For every Amicus and Sucampo deal, there are several examples of other small biotech companies that have also focused on shoring up their balance sheets through various transactions, large and small, as they head into an uncertain 2017. Every dollar biotech companies have raised in the last two quarters in a favorable market is a dollar less they will have to raise in a potentially unfavorable market. Even if the market continues to climb in 2017, there is still significant headline risk hanging over the entire pharmaceutical sector as the price debate rages.
To quantify the effect of rising interest rates, we conducted an internal analysis in which we charted interest rate increases to biotechnology performance, looking both at yields on the 10-year and 2-year treasury. While little correlation was observed with 10-year rates over the analysis period, a strong negative trend was observed with more sizable increases in the 2-year treasury yield, corresponding with poorer performance in the biotechnology sector. Of course, our modeling does not necessarily show causality and we conduct technical and historical analysis to continuously balance out the qualitative evaluations we make on the sector. Nonetheless, we think our analysis is supportive of our belief that higher debt financing costs will negatively impact the sector. While the increases in the 10-year yield at lower levels are reflective of a strong and growing economy, which should be to the benefit of biotechnology – a rising tide lifts all boats – the 2-year yield is more indicative of the cost of borrowing for growth companies which frequently raise debt with two to five year tenors.

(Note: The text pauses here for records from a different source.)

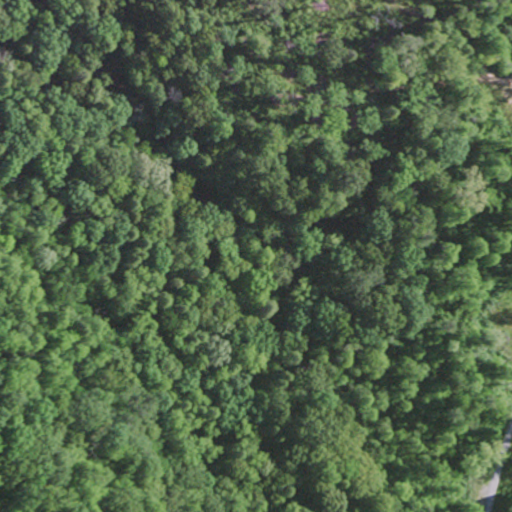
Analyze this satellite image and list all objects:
road: (291, 258)
road: (498, 472)
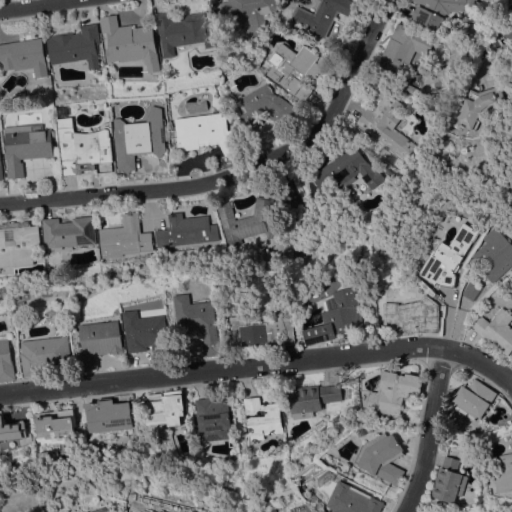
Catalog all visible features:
road: (45, 7)
building: (431, 11)
building: (435, 11)
building: (249, 13)
building: (246, 14)
building: (319, 15)
building: (322, 15)
building: (180, 30)
building: (183, 30)
building: (128, 42)
building: (130, 42)
building: (74, 46)
building: (75, 46)
building: (402, 46)
building: (400, 49)
building: (23, 55)
building: (24, 55)
building: (292, 69)
building: (293, 69)
building: (412, 89)
building: (476, 104)
building: (261, 105)
building: (478, 106)
building: (265, 107)
building: (384, 124)
building: (387, 124)
building: (203, 131)
building: (205, 132)
building: (139, 138)
building: (139, 138)
building: (26, 145)
building: (25, 146)
building: (82, 147)
building: (82, 147)
building: (1, 163)
building: (344, 168)
building: (0, 169)
building: (347, 170)
building: (388, 172)
road: (237, 173)
road: (289, 182)
building: (246, 221)
building: (249, 221)
building: (185, 230)
building: (67, 231)
building: (185, 231)
building: (68, 232)
building: (124, 237)
building: (124, 237)
building: (18, 243)
building: (18, 245)
building: (497, 253)
building: (494, 254)
building: (450, 255)
building: (451, 257)
building: (472, 290)
building: (21, 304)
building: (414, 315)
building: (336, 316)
building: (335, 317)
building: (237, 320)
building: (199, 321)
building: (197, 322)
building: (495, 329)
building: (496, 329)
building: (262, 331)
building: (265, 332)
building: (146, 333)
building: (148, 334)
building: (98, 341)
building: (100, 342)
building: (45, 354)
building: (46, 354)
building: (7, 358)
building: (5, 359)
road: (481, 360)
road: (223, 371)
building: (392, 391)
building: (332, 392)
building: (393, 392)
building: (472, 397)
building: (310, 398)
building: (473, 399)
building: (304, 400)
building: (162, 407)
building: (165, 407)
building: (107, 415)
building: (107, 415)
building: (259, 417)
building: (261, 417)
building: (211, 418)
building: (212, 418)
building: (53, 423)
building: (54, 423)
building: (9, 428)
building: (9, 429)
road: (435, 432)
building: (382, 456)
building: (382, 457)
building: (503, 471)
building: (504, 473)
building: (447, 479)
building: (448, 480)
building: (353, 499)
building: (351, 500)
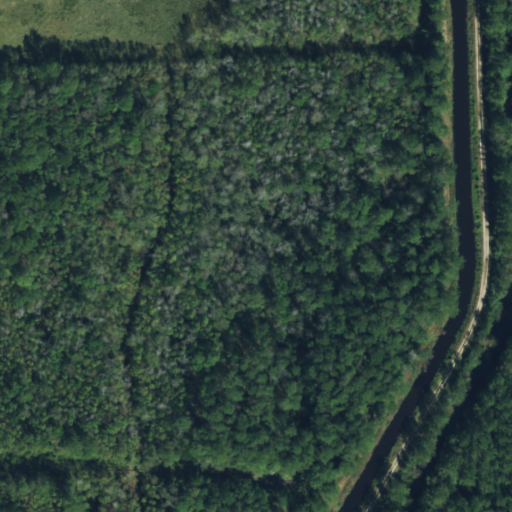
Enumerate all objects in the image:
road: (208, 447)
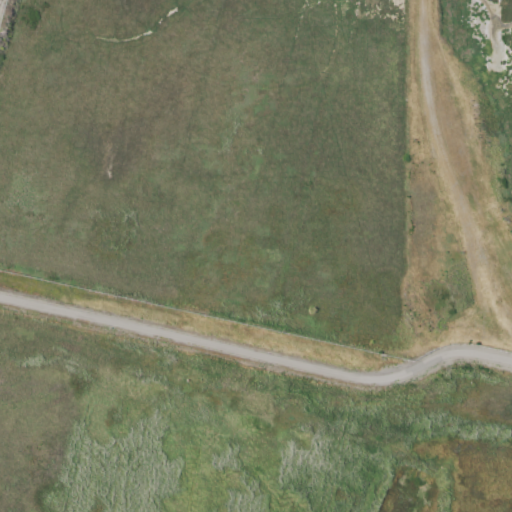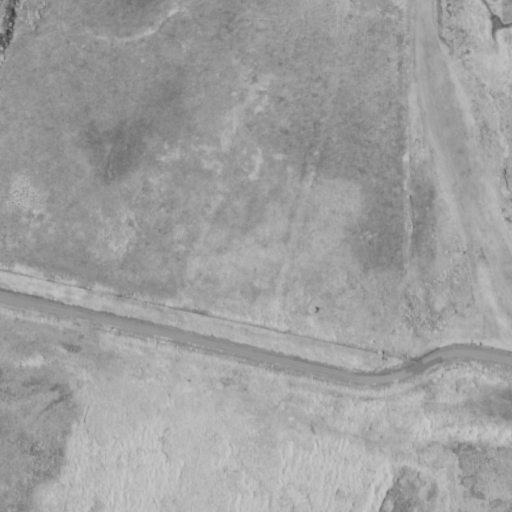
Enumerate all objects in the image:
road: (256, 356)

XBI is the ticker for the SPDR S&P. Biotech Analysis Period March 8, 2006 to December 15, 2016. Return and yields calculated on a monthly basis, rolled daily by market trading days. Each column depicts the average of monthly returns of XBI for all periods corresponding to the associated changes in yield. Data Source: ThomsonReuters. Analysis provided by WBB Asset Management.
Our view and analysis supports the age-old Wall Street mantra: Raise money when you can, not when you have to. I didn’t even have to complete the sentence over lunch the other day with a seasoned biotechnology executive. He finished it for me.
You can see the clouds hovering over the sector in 2017. With the pricing debate not even close to being settled, the relitigation of the Affordable Care Act threatens to bring the cost of healthcare and the affordability of prescription drugs back to the forefront. And there are any number of Black Swans circling the waters (take your pick – from unpredictable Tweets from President-elect Trump to ongoing Congressional investigations of big pharma malefactors), any one of which may lead the sector or entire market downward.
All of this matters, especially when it comes to biotech investing. So what should investors do? Probably the same thing we’re advising our corporate clients; bulk up and maintain cash positions to take advantage of a market pullback. At the very least, remain highly liquid to take advantage of any opportunities the markets may present.
As for biotech during a pullback, management teams with strong pipelines who had the foresight to fortify their balance sheets in 2016 will have an edge over those who did not. This will make it easier for savvy investors, especially those with significant capital, to separate the wheat from the chaff.